Lord George Carey of Clifton told the House of Lords yesterday that the Government has painted opponents of marriage equality as a “strange breed of non-relevant dinosaurs” while ignoring minority ethnic and religious communities.

Following comments by Lord Fowler on the recent Queen’s Speech, Lord Carey said the Conservative’s push for same-sex marriage had helped create a “broken society”, rather than their intended “big society”.

He has previously argued that David Cameron of has made the UK’s Christians feel persecuted through his push for marriage equality.

Lord Carey’s speech on same-sex marriage in full:-

My Lords, for the second Queen’s Speech running, same-sex marriage legislation is the Bill that dares not speak its name. I want to comment briefly on its absence from the Queen’s Speech because this is another example of a process which to date has been wholly unedifying. Debate and discussion have been curtailed and foreshortened at every turn, as I will illustrate.

I thank the noble Lord, Lord Fowler, for his powerful and impassioned speech, a great deal of which I agree with. I, too, want a fair, equal society. I, too, want to oppose discrimination in any form. I, too, believe that the other place is the senior Chamber and we must listen to it with respect. However, I am sure that the noble Lord did not wish to suggest that we have no role in scrutinising, challenging and opposing Bills that come before us if we feel it is right to do so. It is not my wish to put forward arguments against the Bill at this stage; I simply want to reflect on the process.

When the Prime Minister took office, he interested many of us when he outlined his plans for a big society. There is, of course, a great need for social cohesion built upon a strong economy and nourished by agreed common values and, in the case of our society, the Judaeo-Christian ethic, but, somehow, along the way the big society vision has been forgotten and in its place we find division and great distress, as the right reverend Prelate the Bishop of Exeter mentioned earlier—indeed, a “broken society”, to quote the Prime Minister once more. Of particular concern to many is the bewilderment caused by a law concerning same-sex marriages which will change the face of society and family with no mandate or even a proper debate.

Of particular concern at this point in the Bill’s passage is, for the first time, the way in which the proposals effectively institutionalise competing views of marriage in our society. Rather than promoting social cohesion, this will lead to greater social fragmentation. Far from ending the so-called battle over marriage, these proposals will formalise and exacerbate that battle. The Bill will lead to a scenario that is destructive for community, thereby necessitating further change in the future.

How did we get to this point? A commitment to legalising same-sex marriage was not in the manifesto of any major political party at the 2010 general election. The Government have not demonstrated at any point evidence that there was a great demand for such a change. The Government produced a so-called public consultation on the introduction of same-sex marriage but declared a timetable for the draft Bill and its implementation before publishing the results of the consultation.
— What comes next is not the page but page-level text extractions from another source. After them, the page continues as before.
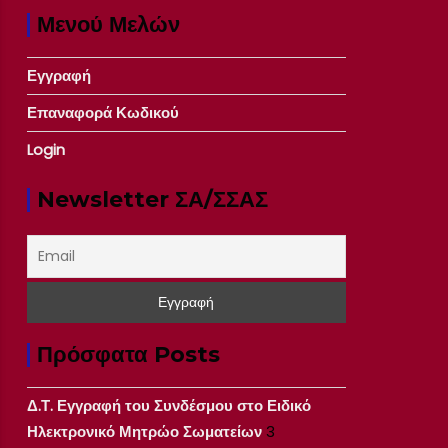
Μενού Μελών
Εγγραφή
Επαναφορά Κωδικού
Login
Newsletter ΣΑ/ΣΣΑΣ
Πρόσφατα Posts
Δ.Τ. Εγγραφή του Συνδέσμου στο Ειδικό
Ηλεκτρονικό Μητρώο Σωματείων
3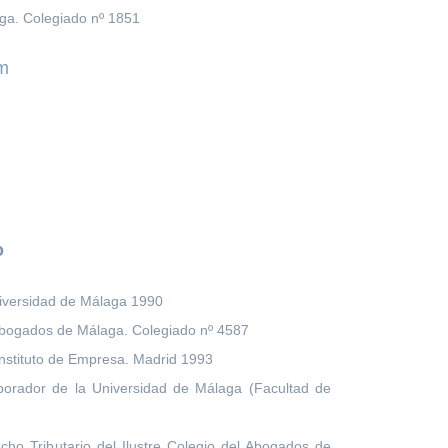
ga. Colegiado nº 1851
m
o
niversidad de Málaga 1990
Abogados de Málaga. Colegiado nº 4587
Instituto de Empresa. Madrid 1993
borador de la Universidad de Málaga (Facultad de
ho Tributario del Ilustre Colegio del Abogados de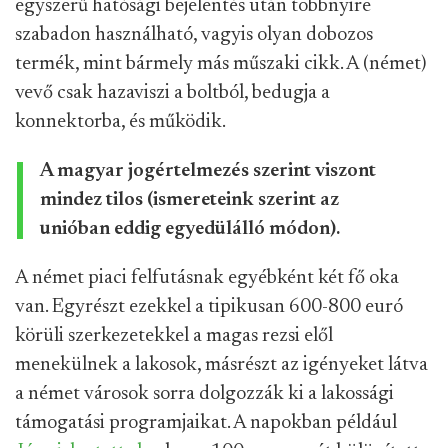
egyszerű hatósági bejelentés után többnyire
szabadon használható, vagyis olyan dobozos
termék, mint bármely más műszaki cikk. A (német)
vevő csak hazaviszi a boltból, bedugja a
konnektorba, és működik.
A magyar jogértelmezés szerint viszont
mindez tilos (ismereteink szerint az
unióban eddig egyedülálló módon).
A német piaci felfutásnak egyébként két fő oka
van. Egyrészt ezekkel a tipikusan 600-800 euró
körüli szerkezetekkel a magas rezsi elől
menekülnek a lakosok, másrészt az igényeket látva
a német városok sorra dolgozzák ki a lakossági
támogatási programjaikat. A napokban például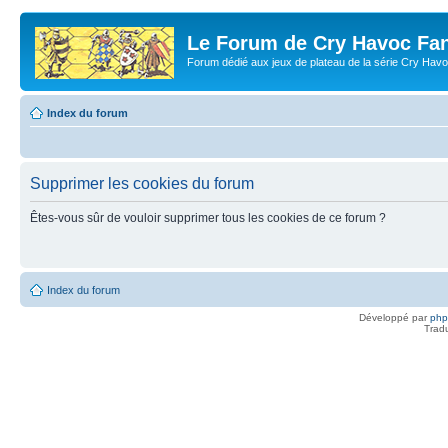
Le Forum de Cry Havoc Fa
Forum dédié aux jeux de plateau de la série Cry Hav
Index du forum
Supprimer les cookies du forum
Êtes-vous sûr de vouloir supprimer tous les cookies de ce forum ?
Index du forum
Développé par
ph
Trad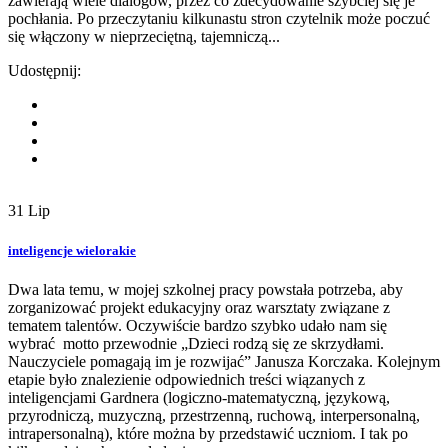
zawierają wiele dialogów, przez co zdecydowanie szybciej się je
pochłania. Po przeczytaniu kilkunastu stron czytelnik może poczuć
się włączony w nieprzeciętną, tajemniczą...
Udostępnij:
31
Lip
inteligencje wielorakie
Dwa lata temu, w mojej szkolnej pracy powstała potrzeba, aby
zorganizować projekt edukacyjny oraz warsztaty związane z
tematem talentów. Oczywiście bardzo szybko udało nam się
wybrać motto przewodnie „Dzieci rodzą się ze skrzydłami.
Nauczyciele pomagają im je rozwijać” Janusza Korczaka. Kolejnym
etapie było znalezienie odpowiednich treści wiązanych z
inteligencjami Gardnera (logiczno-matematyczną, językową,
przyrodniczą, muzyczną, przestrzenną, ruchową, interpersonalną,
intrapersonalną), które można by przedstawić uczniom. I tak po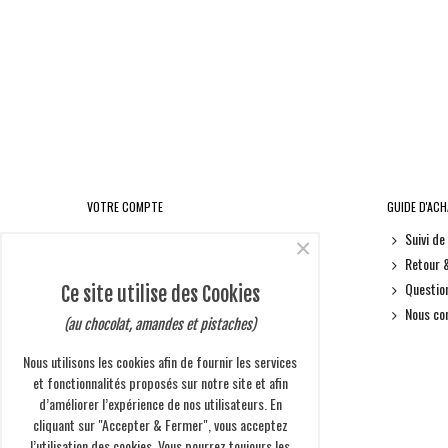
VOTRE COMPTE
GUIDE D'AC
Informations personnelles
Suivi d
×
Retours produit
Retour 
Commandes
Questio
Ce site utilise des Cookies
Avoirs
Nous co
(au chocolat, amandes et pistaches)
Adresses
Nous utilisons les cookies afin de fournir les services
Bons de réduction
et fonctionnalités proposés sur notre site et afin
d’améliorer l’expérience de nos utilisateurs. En
cliquant sur "Accepter & Fermer", vous acceptez
l’utilisation des cookies. Vous pourrez toujours les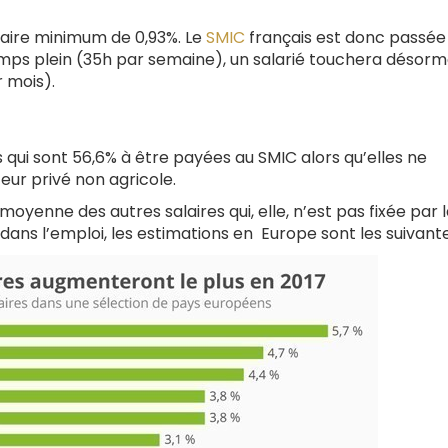
laire minimum de 0,93%. Le
SMIC
français est donc passée
emps plein (35h par semaine), un salarié touchera désorm
r mois).
qui sont 56,6% à être payées au SMIC alors qu’elles ne
eur privé non agricole.
 moyenne des autres salaires qui, elle, n’est pas fixée par la
 dans l’emploi, les estimations en Europe sont les suivante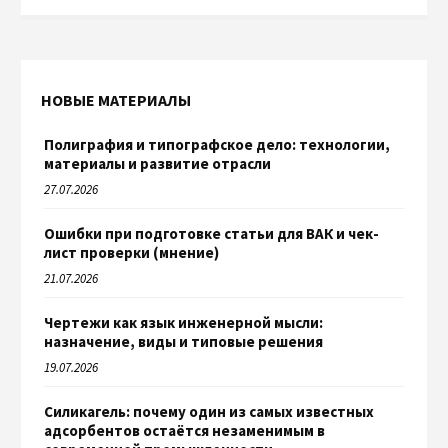
НОВЫЕ МАТЕРИАЛЫ
Полиграфия и типографское дело: технологии,
материалы и развитие отрасли
27.07.2026
Ошибки при подготовке статьи для ВАК и чек-
лист проверки (мнение)
21.07.2026
Чертежи как язык инженерной мысли:
назначение, виды и типовые решения
19.07.2026
Силикагель: почему один из самых известных
адсорбентов остаётся незаменимым в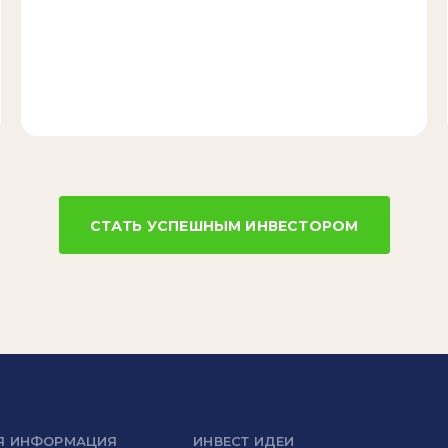
СТАТЬ УСПЕШНЫМ ИНВЕСТОРОМ
Я ИНФОРМАЦИЯ
ИНВЕСТ ИДЕИ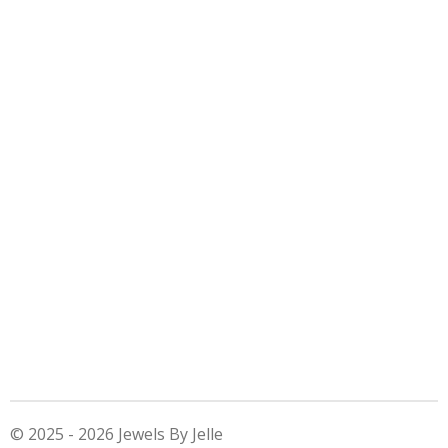
© 2025 - 2026 Jewels By Jelle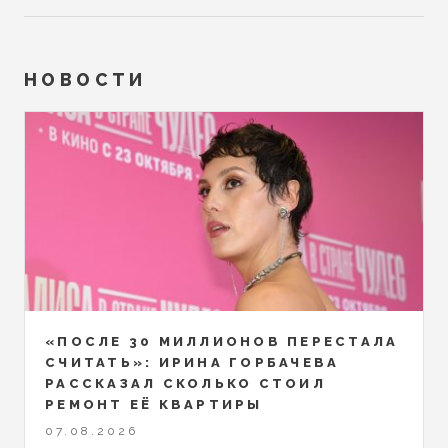
НОВОСТИ
«ПОСЛЕ 30 МИЛЛИОНОВ ПЕРЕСТАЛА
СЧИТАТЬ»: ИРИНА ГОРБАЧЕВА
РАССКАЗАЛ СКОЛЬКО СТОИЛ
РЕМОНТ ЕЁ КВАРТИРЫ
07.08.2026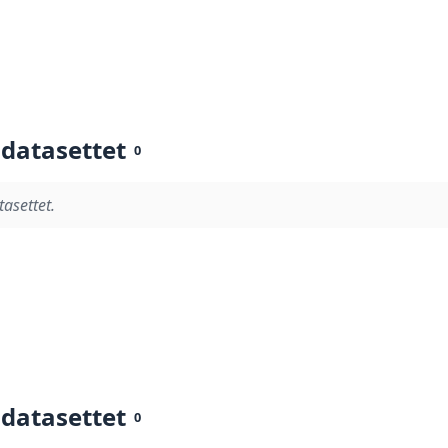
 datasettet
0
tasettet.
 datasettet
0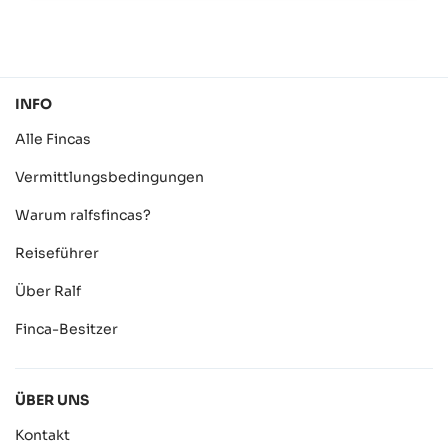
INFO
Alle Fincas
Vermittlungsbedingungen
Warum ralfsfincas?
Reiseführer
Über Ralf
Finca-Besitzer
ÜBER UNS
Kontakt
Their mind was made up. The consultation was never about whether same-sex marriage should be introduced but how. The Government had promised in the consultation that same-sex marriage would not take place in religious premises. In the draft Bill they did the opposite. The consultation cannot be described as a serious exercise in eliciting the views of the public.

Had the Government listened more and not engaged in a desperate bid to paint all the opponents of this Bill as elderly Christians, a strange breed of non-relevant dinosaurs, perhaps they would have started to address these issues and picked up the chorus of disapproval from those, for example, from our black and minority ethnic communities who have, for no apparent reason, been excluded from the legislative process. The Secretary of State was sent a letter by the leaders of Britain’s so-called black churches, but I understand that she refused to see them. The committee in the other place failed to invite a single black person, Muslim, Sikh or Hindu to give evidence in person.

This Bill represents major constitutional change but was rushed through Second Reading in the House of Commons. The debate was time-limited and contributors to the debate were strictly time-limited in their speeches. I regret to say that the Government have pursued this agenda without paying attention to many voices calling for caution, not just from their back-benchers but from thousands of their grass-roots supporters. The local election results tell the story of a substantial section of the public who are extremely worried about the effect of a redefinition of marriage on family life and the well-being of children. It is not therefore surprising that many feel that they have been frogmarched to this point in time. What is happening will not lead to a strengthening of the notion of a big society but the opposite.

I recognise that there are good and sincere people on both sides of this debate and it is not my intention to question other people’s integrity, but I trust that when the Bill reaches this House, we will pause to consider the pace of change and the effect that it will have on the nation. Indeed, it is my hope that this Chamber, which has shown its independence on important issues in the past, will also demonstrate and talk about the dangers that this Bill represents, if it becomes law.